▶ **Exercise prompt**
Beginning at the line that contains "Niederwerrn", return every remaining line of the data below exactly; return nothing before it.

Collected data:
——
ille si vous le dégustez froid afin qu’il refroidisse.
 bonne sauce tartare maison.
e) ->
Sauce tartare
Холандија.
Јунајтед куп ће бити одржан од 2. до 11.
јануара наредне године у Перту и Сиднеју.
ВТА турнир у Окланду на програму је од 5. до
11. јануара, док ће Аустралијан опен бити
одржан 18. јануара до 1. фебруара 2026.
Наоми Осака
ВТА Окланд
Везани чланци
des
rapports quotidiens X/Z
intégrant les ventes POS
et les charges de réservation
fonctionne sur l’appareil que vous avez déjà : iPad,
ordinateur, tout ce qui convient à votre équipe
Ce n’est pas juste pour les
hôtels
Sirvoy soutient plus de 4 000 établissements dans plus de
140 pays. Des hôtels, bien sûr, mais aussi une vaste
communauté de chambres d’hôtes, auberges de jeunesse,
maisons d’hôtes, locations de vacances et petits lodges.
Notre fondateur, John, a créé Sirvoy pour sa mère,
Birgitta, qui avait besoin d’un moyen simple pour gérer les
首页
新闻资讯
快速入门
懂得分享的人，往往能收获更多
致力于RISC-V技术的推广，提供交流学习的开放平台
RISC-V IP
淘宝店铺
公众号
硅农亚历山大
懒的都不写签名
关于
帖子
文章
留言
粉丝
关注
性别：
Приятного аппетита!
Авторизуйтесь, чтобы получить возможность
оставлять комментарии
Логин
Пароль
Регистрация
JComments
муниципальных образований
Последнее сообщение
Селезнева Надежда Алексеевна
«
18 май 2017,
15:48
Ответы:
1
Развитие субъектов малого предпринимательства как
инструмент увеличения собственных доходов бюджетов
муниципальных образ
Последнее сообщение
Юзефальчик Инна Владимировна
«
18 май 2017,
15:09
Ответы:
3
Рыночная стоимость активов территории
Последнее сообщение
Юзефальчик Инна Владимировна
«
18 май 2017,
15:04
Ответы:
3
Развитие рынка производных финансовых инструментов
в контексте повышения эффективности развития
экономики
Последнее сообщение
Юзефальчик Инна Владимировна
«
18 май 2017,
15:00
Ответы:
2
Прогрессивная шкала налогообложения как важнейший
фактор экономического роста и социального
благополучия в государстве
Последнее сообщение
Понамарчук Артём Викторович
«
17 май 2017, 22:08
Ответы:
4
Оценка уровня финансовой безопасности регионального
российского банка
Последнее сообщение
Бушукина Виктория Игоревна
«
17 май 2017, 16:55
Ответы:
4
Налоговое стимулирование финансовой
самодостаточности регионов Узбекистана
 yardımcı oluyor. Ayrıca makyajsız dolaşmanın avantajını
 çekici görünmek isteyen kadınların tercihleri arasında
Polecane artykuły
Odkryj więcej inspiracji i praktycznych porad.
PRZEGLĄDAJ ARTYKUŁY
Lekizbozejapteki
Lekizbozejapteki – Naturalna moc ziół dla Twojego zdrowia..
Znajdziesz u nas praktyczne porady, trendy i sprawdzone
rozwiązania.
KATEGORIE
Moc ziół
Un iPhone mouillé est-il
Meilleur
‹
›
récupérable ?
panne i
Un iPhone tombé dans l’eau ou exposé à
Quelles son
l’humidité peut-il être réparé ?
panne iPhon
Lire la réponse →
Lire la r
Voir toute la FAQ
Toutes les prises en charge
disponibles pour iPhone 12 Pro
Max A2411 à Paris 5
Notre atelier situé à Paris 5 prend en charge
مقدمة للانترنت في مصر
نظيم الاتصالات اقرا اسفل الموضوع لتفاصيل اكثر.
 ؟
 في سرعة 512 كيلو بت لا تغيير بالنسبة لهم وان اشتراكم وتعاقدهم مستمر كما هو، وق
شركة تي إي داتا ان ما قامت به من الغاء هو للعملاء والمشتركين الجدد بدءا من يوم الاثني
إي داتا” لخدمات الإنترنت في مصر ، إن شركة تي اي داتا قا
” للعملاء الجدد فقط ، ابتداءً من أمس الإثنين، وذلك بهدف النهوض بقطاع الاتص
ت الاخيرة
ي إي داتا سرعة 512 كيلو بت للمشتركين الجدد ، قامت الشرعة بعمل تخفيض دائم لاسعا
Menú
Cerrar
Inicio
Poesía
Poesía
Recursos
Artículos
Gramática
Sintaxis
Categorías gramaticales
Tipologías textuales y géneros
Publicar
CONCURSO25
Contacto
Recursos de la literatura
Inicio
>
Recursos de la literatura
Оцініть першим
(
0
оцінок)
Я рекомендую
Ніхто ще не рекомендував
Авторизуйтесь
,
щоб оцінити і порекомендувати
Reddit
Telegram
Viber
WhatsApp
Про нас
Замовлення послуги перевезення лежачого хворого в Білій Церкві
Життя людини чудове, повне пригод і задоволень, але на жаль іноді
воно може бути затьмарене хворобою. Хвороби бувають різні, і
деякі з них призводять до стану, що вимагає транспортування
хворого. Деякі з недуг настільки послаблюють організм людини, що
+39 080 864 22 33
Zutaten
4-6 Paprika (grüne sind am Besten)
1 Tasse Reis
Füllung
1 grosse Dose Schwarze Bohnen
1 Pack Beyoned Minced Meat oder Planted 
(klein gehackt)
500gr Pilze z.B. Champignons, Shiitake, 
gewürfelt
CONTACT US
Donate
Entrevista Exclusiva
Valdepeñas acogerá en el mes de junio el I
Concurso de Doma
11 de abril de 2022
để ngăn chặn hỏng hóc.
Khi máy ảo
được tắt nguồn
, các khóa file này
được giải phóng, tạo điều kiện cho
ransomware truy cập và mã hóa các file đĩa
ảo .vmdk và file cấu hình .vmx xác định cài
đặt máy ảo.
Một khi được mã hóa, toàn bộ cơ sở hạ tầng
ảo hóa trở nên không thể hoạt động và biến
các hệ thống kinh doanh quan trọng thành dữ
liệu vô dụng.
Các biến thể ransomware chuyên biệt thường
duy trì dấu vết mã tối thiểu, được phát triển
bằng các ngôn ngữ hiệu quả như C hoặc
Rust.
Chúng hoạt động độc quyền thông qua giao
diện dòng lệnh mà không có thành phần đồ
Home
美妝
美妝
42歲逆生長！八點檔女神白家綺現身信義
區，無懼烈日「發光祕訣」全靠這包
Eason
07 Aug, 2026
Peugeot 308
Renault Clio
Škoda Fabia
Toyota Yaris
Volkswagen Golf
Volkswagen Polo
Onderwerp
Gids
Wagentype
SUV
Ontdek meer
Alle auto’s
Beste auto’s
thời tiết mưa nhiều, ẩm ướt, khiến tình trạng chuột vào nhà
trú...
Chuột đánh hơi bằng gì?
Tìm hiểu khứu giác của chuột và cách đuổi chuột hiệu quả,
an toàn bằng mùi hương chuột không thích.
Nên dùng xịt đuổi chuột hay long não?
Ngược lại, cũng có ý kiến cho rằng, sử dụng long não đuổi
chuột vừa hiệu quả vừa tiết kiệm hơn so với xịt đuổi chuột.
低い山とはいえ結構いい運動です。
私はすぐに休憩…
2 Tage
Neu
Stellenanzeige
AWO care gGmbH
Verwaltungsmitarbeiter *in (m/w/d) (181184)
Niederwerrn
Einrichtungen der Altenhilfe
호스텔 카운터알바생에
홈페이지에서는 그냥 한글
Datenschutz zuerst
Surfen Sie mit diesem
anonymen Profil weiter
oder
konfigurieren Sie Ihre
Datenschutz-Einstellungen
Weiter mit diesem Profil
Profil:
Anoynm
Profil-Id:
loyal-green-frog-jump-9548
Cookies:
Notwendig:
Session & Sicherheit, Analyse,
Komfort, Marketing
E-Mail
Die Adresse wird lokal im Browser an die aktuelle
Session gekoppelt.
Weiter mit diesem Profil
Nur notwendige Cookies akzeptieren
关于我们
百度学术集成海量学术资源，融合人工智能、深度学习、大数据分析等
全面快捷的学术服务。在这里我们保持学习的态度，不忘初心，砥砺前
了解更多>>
——
▶ **Task answer**
Niederwerrn
Einrichtungen der Altenhilfe
호스텔 카운터알바생에
홈페이지에서는 그냥 한글
Datenschutz zuerst
Surfen Sie mit diesem
anonymen Profil weiter
oder
konfigurieren Sie Ihre
Datenschutz-Einstellungen
Weiter mit diesem Profil
Profil:
Anoynm
Profil-Id:
loyal-green-frog-jump-9548
Cookies:
Notwendig:
Session & Sicherheit, Analyse,
Komfort, Marketing
E-Mail
Die Adresse wird lokal im Browser an die aktuelle
Session gekoppelt.
Weiter mit diesem Profil
Nur notwendige Cookies akzeptieren
关于我们
百度学术集成海量学术资源，融合人工智能、深度学习、大数据分析等
全面快捷的学术服务。在这里我们保持学习的态度，不忘初心，砥砺前
了解更多>>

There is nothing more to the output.